# Document text:
################

Colby W1BSB and I have successfully installed two ICOM systems, on in Maine and one in Georgia, both single module systems. There were a few bugs with the first version of my repo, but with Colby's help, QnetIcomGateway is now good to go! The git repository is at . You should know that many things I do would not be possible without Colby's help. This is certainly one of those projects! He does very useful things like setting up a Raspberry Pi so that it thinks it has two Ethernet hardware interfaces, with the world on one I/F and the ICOM Stack on the other I/F, just like how a native ICOM stack would be configured. This is very useful for debugging the default configuration!
This new version now uses the qnconfig script for configuring your QnetIcomGateway software. Your older libconfig++ format qn.cfg file will no longer work. The qnconfig script uses a different format. If you have a "standard, native ICOM" Ethernet environment and you don't want you repeater's location to show up on aprs or the Repeater page on rr.openquad.net, you new qn.cfg file can be as little as one line! There is also a qnadmin script, but it's a bit overkill for an ICOM system, since there is no module software needed for running on an ICOM Stack. "sudo make install" and "sudo make uninstall" will un/install your system and "sudo journalctl -u qngateway -f" and "sudo journalctl -u qnlink -f" will let you tail the two log files.

################

# Available data:
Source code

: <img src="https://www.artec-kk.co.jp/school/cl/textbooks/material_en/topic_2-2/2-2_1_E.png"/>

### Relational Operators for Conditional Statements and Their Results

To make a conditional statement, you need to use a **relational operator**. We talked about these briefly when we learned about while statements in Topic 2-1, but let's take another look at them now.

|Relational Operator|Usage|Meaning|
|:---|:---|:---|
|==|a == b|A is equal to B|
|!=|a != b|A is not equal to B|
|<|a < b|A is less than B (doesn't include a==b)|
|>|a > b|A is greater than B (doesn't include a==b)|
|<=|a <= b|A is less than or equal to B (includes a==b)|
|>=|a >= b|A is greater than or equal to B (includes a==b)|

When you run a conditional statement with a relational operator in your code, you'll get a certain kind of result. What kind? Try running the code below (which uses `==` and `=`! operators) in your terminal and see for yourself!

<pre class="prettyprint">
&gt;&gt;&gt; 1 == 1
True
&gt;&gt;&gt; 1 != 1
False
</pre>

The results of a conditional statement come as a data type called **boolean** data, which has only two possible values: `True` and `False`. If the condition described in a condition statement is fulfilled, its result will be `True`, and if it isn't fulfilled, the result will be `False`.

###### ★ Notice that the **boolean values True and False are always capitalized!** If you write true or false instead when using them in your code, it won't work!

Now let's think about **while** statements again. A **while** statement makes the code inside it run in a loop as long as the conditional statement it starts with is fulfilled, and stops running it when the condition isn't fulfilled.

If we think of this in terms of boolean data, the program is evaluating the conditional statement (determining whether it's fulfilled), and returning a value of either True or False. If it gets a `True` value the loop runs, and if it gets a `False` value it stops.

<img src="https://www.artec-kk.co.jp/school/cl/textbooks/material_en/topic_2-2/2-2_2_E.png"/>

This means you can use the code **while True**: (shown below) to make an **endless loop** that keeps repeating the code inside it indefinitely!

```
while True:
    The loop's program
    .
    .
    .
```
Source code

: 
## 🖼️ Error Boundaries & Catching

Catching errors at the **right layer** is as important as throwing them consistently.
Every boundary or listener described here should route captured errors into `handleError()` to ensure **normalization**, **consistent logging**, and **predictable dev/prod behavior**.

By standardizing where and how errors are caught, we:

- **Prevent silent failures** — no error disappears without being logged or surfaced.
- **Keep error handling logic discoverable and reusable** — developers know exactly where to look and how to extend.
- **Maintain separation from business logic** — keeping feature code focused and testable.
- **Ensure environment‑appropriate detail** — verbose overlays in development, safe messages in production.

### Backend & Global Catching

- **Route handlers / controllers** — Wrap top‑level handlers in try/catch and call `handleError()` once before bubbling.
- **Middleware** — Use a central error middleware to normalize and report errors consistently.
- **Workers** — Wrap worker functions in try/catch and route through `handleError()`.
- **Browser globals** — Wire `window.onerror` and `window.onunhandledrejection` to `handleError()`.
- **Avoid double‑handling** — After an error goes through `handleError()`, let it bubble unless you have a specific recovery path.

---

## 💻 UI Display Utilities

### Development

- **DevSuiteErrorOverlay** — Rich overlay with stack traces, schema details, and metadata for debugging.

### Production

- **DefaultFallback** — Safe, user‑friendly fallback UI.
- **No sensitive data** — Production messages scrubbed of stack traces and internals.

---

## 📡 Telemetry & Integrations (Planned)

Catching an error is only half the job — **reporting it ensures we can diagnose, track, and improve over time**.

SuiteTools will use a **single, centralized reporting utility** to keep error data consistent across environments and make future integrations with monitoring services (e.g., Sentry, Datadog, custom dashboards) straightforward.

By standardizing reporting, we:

################

# Task instructions:
A) Decide whether each statement below agrees with the QnetIcomGateway text. Answer yes or no for each and quote the words of the text that decide it. (i) The older libconfig++ format qn.cfg file still works with the new version. (ii) Both ICOM systems that were installed are single module systems. (iii) The qnadmin script is needed to run an ICOM system.
B) Resume the QnetIcomGateway text after its last sentence.

# Responses by task:
A)
(i) No: "Your older libconfig++ format qn.cfg file will no longer work."
(ii) Yes: "both single module systems."
(iii) No: "it's a bit overkill for an ICOM system, since there is no module software needed for running on an ICOM Stack."

B)
There is optional healing code in the gateway to fix problems with a poor quality voice stream arriving from the internet. It will replace missing packets (with silent packets) and ignore packets that arrive too late, at least up to a point. The healing code if off by default in QnetIcomGateway. This same healing code has been in QnetGateway for a while now and seems to work pretty well, at least up until the internet gets really unusable.
Please note that you still have to configure your ICOM Stack with the Windows-based ICOM configuration sofware. Once it's configured you can set up QnetIcomGateway on a linux system and run it from there.
Anyway, it's pretty cool. You could even run a big, shiny ICOM Stack with a first generation BeagleBone Black (a Pi Zero could run circles around one), with CPU cycles to spare.